There are also ongoing discussions with Airbus on other future aircraft deliveries.
Members of Delta’s line maintenance crew disinfect the surfaces of the cabin including tray tables, seat backs and in-flight entertainment screens in a Boeing 757. Delta says this is one of the ways it is enhancing cleaning procedures in cabins between flights. Photo: Delta Air Lines
“We are working with Airbus, as you can appreciate, and they’ve been very good partners with us managing the crisis. Clearly, we’re in a situation where we don’t need any aircraft, we have a lot of aircraft on the ground and doing our best to manage through the next 18 to 24 months to minimize deliveries. We’re not ready to make any announcements yet. I can assure you there will be no cash CapEx on any aircraft at Delta for some period of time, certainly through the end of this year,” Bastian said.
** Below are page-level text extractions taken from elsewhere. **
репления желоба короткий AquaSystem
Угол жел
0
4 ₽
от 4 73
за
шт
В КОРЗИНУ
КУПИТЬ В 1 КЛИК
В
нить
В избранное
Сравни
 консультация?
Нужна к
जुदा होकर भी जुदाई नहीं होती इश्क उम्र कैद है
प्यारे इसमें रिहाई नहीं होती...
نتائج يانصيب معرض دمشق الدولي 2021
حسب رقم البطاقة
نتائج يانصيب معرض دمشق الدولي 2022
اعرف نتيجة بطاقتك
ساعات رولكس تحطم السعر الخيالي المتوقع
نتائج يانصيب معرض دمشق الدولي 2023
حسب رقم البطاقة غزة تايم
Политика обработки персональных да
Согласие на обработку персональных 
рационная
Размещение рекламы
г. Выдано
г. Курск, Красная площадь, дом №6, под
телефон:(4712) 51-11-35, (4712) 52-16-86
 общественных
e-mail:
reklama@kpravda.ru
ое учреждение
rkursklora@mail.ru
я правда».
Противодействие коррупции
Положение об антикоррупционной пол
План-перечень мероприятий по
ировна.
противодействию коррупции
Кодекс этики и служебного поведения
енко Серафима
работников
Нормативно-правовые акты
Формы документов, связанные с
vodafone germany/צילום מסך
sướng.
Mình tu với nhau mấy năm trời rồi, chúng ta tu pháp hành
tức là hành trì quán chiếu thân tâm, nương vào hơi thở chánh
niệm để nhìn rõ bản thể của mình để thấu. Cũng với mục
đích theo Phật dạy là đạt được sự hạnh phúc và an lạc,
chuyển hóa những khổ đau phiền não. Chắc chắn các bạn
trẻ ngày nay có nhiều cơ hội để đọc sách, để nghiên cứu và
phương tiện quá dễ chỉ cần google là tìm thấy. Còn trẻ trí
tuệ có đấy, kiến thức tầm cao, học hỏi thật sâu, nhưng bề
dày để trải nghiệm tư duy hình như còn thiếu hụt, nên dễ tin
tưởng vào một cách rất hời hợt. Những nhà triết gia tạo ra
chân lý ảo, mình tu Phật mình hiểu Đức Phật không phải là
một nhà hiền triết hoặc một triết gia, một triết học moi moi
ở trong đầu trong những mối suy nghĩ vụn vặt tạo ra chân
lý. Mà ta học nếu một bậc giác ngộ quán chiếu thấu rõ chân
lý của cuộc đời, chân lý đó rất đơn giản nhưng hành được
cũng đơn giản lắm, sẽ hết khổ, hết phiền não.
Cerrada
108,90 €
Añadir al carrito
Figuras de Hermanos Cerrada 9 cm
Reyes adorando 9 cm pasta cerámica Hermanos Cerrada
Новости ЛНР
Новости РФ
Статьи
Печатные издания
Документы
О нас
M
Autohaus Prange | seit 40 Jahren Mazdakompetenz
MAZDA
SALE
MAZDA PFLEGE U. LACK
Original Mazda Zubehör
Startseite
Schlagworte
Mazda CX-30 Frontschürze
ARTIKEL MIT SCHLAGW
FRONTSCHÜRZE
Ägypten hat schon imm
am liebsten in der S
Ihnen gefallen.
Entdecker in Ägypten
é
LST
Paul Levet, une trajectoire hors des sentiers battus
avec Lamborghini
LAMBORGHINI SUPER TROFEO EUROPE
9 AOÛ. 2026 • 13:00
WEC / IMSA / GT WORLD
Parking more than 700 aircraft helped reduce fuel expenses by $1.9 billion compared to the same period a year ago, and maintenance expenses were also down by 90 percent during the quarter. According to Delta’s 10-Q filing, the majority of capital expenditures during the first six months of June came in the form of “purchases of aircraft, fleet modifications and technology enhancements prior to the onset of the COVID-19 pandemic.”
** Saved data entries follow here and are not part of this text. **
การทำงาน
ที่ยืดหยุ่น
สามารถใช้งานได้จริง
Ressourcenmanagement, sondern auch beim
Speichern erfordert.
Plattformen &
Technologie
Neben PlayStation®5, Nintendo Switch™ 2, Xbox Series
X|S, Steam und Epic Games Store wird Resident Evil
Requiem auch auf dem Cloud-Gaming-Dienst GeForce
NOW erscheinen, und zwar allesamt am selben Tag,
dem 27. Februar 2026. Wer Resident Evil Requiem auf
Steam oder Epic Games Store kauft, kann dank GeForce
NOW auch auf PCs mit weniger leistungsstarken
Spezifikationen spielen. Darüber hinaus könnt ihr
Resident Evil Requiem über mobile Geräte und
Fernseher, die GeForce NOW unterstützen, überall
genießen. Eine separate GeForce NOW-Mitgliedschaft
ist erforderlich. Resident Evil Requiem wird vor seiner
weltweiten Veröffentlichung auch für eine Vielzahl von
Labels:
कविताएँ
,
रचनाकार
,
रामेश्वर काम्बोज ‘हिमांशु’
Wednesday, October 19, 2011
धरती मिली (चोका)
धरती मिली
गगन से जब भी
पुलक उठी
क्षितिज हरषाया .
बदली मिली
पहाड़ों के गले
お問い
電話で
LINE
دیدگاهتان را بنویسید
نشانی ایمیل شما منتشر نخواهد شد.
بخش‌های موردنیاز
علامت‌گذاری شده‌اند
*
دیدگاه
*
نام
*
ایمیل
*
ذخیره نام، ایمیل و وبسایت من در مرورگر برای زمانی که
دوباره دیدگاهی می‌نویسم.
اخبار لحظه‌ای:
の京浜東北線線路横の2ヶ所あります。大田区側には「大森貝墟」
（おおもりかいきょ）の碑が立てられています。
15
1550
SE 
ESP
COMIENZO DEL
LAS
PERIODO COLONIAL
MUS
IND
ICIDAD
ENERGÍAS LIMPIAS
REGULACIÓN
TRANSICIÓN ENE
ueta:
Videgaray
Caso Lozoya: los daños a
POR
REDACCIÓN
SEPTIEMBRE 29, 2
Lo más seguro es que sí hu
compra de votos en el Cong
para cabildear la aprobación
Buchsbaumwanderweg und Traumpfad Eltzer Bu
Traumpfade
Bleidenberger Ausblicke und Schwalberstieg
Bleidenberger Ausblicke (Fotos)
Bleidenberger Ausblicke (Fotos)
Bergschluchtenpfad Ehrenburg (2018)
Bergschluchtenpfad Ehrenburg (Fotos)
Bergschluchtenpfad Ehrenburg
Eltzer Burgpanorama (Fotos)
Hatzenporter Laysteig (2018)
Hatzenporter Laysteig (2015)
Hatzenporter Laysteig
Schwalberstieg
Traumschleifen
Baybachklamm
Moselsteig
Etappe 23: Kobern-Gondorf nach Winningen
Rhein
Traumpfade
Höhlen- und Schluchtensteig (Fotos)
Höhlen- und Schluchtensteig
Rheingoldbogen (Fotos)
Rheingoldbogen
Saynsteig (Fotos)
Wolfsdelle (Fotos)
“In order to preserve liquidity throughout the COVID-19 pandemic, we are deferring substantially all of our previously planned 2020 capital expenditures,” Delta said in the filing.
More than 40,000 employees, out of Delta’s workforce of 91,000, have also helped reduce salaries and benefits expenses for the airline by taking voluntary unpaid leaves.
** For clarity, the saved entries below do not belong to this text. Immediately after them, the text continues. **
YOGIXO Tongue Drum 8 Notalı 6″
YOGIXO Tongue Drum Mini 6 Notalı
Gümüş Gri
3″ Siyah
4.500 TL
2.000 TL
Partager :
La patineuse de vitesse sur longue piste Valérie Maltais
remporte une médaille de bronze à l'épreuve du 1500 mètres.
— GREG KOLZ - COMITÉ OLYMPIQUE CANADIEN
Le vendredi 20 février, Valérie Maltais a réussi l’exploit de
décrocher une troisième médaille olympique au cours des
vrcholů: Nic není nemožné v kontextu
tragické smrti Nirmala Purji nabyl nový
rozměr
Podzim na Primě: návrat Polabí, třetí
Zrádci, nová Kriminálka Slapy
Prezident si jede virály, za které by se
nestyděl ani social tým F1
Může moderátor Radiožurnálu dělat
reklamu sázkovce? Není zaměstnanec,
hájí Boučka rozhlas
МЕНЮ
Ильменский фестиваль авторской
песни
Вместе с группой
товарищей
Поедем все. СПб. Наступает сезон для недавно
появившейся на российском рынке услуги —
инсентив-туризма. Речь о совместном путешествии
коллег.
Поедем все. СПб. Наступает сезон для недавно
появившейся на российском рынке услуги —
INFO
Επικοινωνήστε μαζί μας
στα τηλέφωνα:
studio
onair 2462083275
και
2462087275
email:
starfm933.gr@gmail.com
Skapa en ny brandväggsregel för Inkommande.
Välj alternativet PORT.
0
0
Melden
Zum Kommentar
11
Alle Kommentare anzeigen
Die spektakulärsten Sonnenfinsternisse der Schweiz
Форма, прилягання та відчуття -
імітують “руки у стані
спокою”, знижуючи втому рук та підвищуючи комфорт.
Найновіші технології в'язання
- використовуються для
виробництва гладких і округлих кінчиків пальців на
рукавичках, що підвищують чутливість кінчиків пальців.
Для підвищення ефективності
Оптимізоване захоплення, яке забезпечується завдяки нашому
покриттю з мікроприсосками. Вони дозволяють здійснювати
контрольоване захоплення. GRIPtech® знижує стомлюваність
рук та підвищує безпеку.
A number of steps were also taken during the second quarter to improve social distancing onboard Delta flights, where a commitment has been made to block middle seats through September and cap load factors at 60 percent. Partnerships have also been formed with the Mayo Clinic and Quest Diagnostics to provide COVID-19 testing for Delta employees.
Masks are also being required onboard and Delta has also released a video featuring Dr. Michael Saag, Professor of Medicine and Infectious Diseases at the University of Alabama at Birmingham, explaining how the cabin air filtration system on its aircraft keeps in-flight air clean for passengers.
“The international trips that we’ve all been on where we’ve flown over to Europe for a two-hour meeting and flown back that does nothing but beat you up can certainly be much easily better accommodated over a video call,” Bastian said. “It will take some time to get back. I don’t think we’ll ever get back entirely to where we were in 2019 on the volume of business traffic, but the resiliency of the business traffic that we are going to now bake into our business model going forward I think will be a better way to measure the sustainability of the recovery.”